I think that the assumption that a parent needs to be bribed because of a lack of attendance does not take into account modern day lives. If a parent is truly disinterested in the progress of their child, giving them a gift certificate for attendance is not going to suddenly create a drive to focus on education.  At this point, I am unsure if the state is paying for these cards but if so, it's an absolute waste of money.  Certainly this money could be used to increase the pay of teachers, repair  dilapidated buildings, or invest in technology, or new books.

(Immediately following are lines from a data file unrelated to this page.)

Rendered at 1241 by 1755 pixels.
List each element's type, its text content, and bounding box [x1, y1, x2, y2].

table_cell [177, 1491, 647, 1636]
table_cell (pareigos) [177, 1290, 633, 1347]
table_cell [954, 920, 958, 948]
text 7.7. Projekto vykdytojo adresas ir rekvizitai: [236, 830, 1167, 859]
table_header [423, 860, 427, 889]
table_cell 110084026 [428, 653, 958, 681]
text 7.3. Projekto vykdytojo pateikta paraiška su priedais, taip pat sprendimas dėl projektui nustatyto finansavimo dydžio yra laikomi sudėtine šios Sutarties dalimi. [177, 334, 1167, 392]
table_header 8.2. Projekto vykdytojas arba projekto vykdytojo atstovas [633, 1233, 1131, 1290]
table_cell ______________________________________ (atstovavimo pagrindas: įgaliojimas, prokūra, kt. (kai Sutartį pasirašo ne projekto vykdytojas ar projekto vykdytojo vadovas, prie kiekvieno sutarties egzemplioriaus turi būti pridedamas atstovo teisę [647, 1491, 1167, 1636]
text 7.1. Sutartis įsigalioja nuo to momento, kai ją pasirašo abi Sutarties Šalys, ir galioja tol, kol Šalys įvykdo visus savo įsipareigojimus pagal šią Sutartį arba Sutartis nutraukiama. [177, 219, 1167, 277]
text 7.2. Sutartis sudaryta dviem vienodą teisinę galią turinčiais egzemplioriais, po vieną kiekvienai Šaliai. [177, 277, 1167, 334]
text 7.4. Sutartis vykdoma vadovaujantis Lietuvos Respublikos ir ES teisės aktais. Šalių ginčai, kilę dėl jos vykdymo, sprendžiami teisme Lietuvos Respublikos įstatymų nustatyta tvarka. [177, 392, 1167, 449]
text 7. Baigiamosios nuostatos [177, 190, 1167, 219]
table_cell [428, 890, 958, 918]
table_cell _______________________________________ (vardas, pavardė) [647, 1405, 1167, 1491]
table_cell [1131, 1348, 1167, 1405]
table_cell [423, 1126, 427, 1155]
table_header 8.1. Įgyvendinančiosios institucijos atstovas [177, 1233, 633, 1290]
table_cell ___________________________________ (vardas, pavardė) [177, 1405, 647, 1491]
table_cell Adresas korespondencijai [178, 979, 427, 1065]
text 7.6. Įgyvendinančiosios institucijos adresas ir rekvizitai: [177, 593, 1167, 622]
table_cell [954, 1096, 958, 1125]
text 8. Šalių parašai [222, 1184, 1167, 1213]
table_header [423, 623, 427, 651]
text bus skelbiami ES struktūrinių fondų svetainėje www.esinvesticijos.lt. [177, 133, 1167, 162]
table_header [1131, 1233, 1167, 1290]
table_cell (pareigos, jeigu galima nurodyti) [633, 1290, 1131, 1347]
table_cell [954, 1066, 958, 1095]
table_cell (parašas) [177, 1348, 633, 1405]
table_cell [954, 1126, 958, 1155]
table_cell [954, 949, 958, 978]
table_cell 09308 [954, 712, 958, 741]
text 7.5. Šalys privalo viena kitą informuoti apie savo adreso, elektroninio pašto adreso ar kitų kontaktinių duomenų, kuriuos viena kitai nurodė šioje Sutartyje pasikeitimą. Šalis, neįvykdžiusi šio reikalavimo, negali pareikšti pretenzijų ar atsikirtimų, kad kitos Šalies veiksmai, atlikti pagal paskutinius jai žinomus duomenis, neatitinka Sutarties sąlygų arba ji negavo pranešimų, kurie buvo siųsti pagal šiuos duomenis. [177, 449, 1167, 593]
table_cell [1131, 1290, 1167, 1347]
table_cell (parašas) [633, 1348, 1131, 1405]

Creative solutions would go a lot further than a bribe and it would take into account the fact that parents are under a lot of pressure these days.  I am so sick and tired of the assumption that parents are always to blame because it does not take into account that the education and progress of children should be a social affair.  What people need are options which fit into their already over stressed, over worked lives and not more shame and finger wagging. The model of the two parent family, with one parent at home to do the private labour for the family is outdated and perhaps if more schools took that into account, there would be greater interaction.